作業指示 A:
解体工事の記事のうち、"解体工事の流れを徹底解説! 業者の選びから工事後に必要なことまで"を含む語句で始まり"握するのにお役立てください。"で終わる部分を、一字一句違えずに書き写すこと。

読解文:
== == ==

2019年4月19日

解体工事の流れを徹底解説! 業者の選びから工事後に必要なことまで

解体工事は、ただ取り壊して土地を更地にするだけではありません。工事の過程で様々な手続きが必要となり、トラブルなく工事を終えるための準備も重要です。ここでは、知っておきたい解体工事の流れ、注意点などを詳しく紹介しています。解体工事を行う方は、全体の流れを把握するのにお役立てください。

  • このエントリーをはてなブックマークに追加
  • メールで送る

解体工事をする前に行うこと

解体工事

出典:photo-ac.com

家の建て替えで解体工事をする場合には、ハウスメーカーが解体工事も行ってくれることもあります。更地に戻す場合は、解体専門の業者に依頼したほうが無難でしょう。工事を依頼する業者が決まったら、解体工事に向けての準備を行います。

== == ==

演習用一覧:
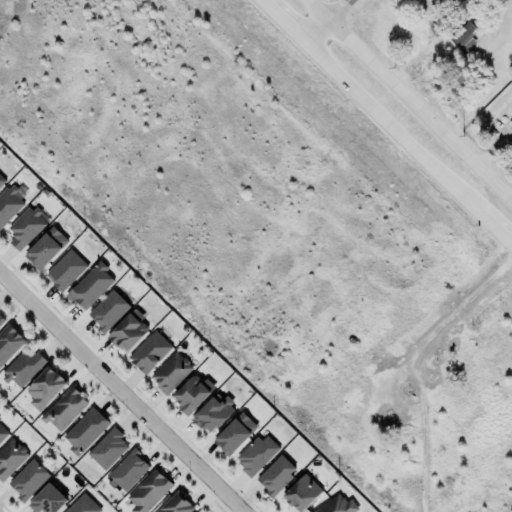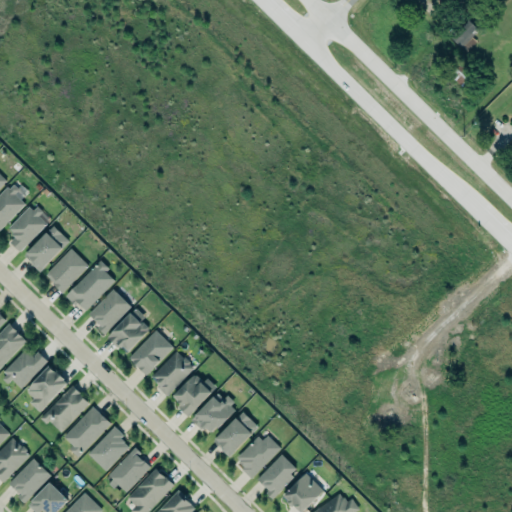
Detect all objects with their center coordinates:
building: (447, 1)
road: (326, 21)
building: (464, 34)
building: (460, 72)
road: (409, 100)
road: (387, 120)
building: (511, 124)
building: (511, 147)
building: (1, 180)
building: (2, 180)
building: (10, 201)
building: (9, 203)
building: (26, 226)
building: (26, 226)
building: (46, 247)
building: (45, 248)
building: (66, 269)
building: (65, 270)
building: (91, 285)
building: (90, 286)
building: (109, 309)
building: (108, 310)
building: (1, 320)
building: (129, 329)
building: (128, 331)
building: (9, 341)
building: (9, 342)
building: (151, 351)
building: (149, 352)
building: (24, 366)
building: (23, 368)
building: (171, 372)
building: (172, 372)
building: (46, 386)
building: (45, 387)
road: (121, 392)
building: (194, 392)
building: (192, 393)
building: (65, 408)
building: (64, 409)
building: (213, 412)
building: (215, 412)
building: (86, 430)
building: (85, 431)
building: (3, 432)
building: (3, 433)
building: (236, 433)
building: (235, 434)
building: (109, 447)
building: (108, 448)
building: (257, 453)
building: (257, 453)
building: (10, 457)
building: (11, 457)
building: (128, 471)
building: (277, 474)
building: (276, 475)
building: (29, 478)
building: (28, 479)
building: (148, 491)
building: (149, 491)
building: (303, 492)
building: (302, 493)
building: (47, 499)
building: (48, 499)
building: (177, 503)
building: (83, 504)
building: (176, 504)
building: (337, 505)
building: (338, 505)
park: (215, 506)
road: (235, 509)
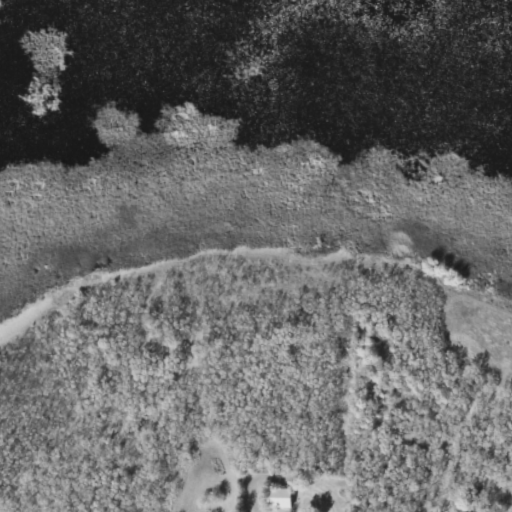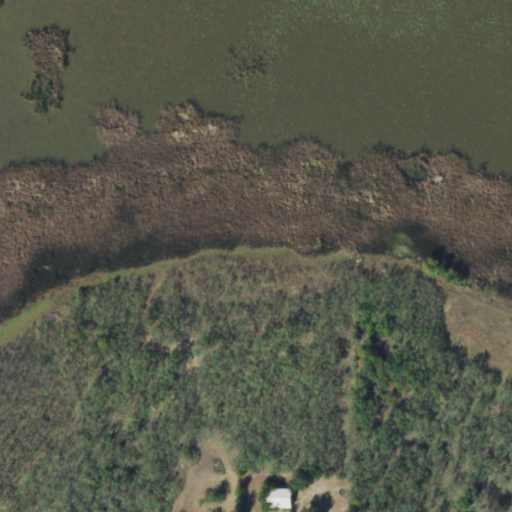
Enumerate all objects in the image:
building: (278, 498)
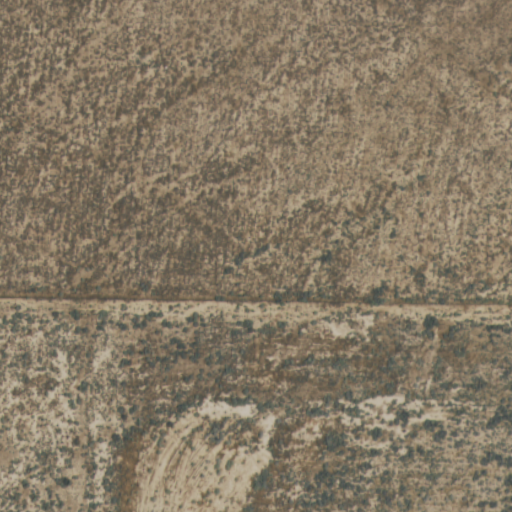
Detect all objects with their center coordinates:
road: (449, 42)
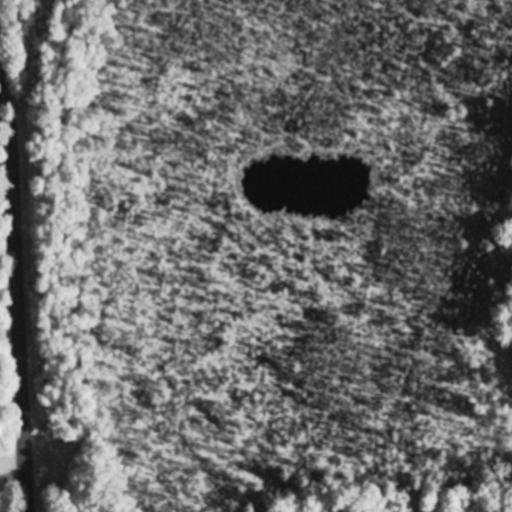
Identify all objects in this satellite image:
road: (18, 289)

== == ==

作業指示 B:
上の一覧全体で"road"を"street"に置き換え、それ以外は一切変えずに一覧を書き直すこと。画像は答えに含めないこと。

正しい結果 A:
解体工事の流れを徹底解説! 業者の選びから工事後に必要なことまで

解体工事は、ただ取り壊して土地を更地にするだけではありません。工事の過程で様々な手続きが必要となり、トラブルなく工事を終えるための準備も重要です。ここでは、知っておきたい解体工事の流れ、注意点などを詳しく紹介しています。解体工事を行う方は、全体の流れを把握するのにお役立てください。

正しい結果 B:
Detect all objects with their center coordinates:
building: (447, 1)
street: (326, 21)
building: (464, 34)
building: (460, 72)
street: (409, 100)
street: (387, 120)
building: (511, 124)
building: (511, 147)
building: (1, 180)
building: (2, 180)
building: (10, 201)
building: (9, 203)
building: (26, 226)
building: (26, 226)
building: (46, 247)
building: (45, 248)
building: (66, 269)
building: (65, 270)
building: (91, 285)
building: (90, 286)
building: (109, 309)
building: (108, 310)
building: (1, 320)
building: (129, 329)
building: (128, 331)
building: (9, 341)
building: (9, 342)
building: (151, 351)
building: (149, 352)
building: (24, 366)
building: (23, 368)
building: (171, 372)
building: (172, 372)
building: (46, 386)
building: (45, 387)
street: (121, 392)
building: (194, 392)
building: (192, 393)
building: (65, 408)
building: (64, 409)
building: (213, 412)
building: (215, 412)
building: (86, 430)
building: (85, 431)
building: (3, 432)
building: (3, 433)
building: (236, 433)
building: (235, 434)
building: (109, 447)
building: (108, 448)
building: (257, 453)
building: (257, 453)
building: (10, 457)
building: (11, 457)
building: (128, 471)
building: (277, 474)
building: (276, 475)
building: (29, 478)
building: (28, 479)
building: (148, 491)
building: (149, 491)
building: (303, 492)
building: (302, 493)
building: (47, 499)
building: (48, 499)
building: (177, 503)
building: (83, 504)
building: (176, 504)
building: (337, 505)
building: (338, 505)
park: (215, 506)
street: (235, 509)
Enumerate all objects in the image:
building: (278, 498)
Detect all objects with their center coordinates:
street: (449, 42)
Identify all objects in this satellite image:
street: (18, 289)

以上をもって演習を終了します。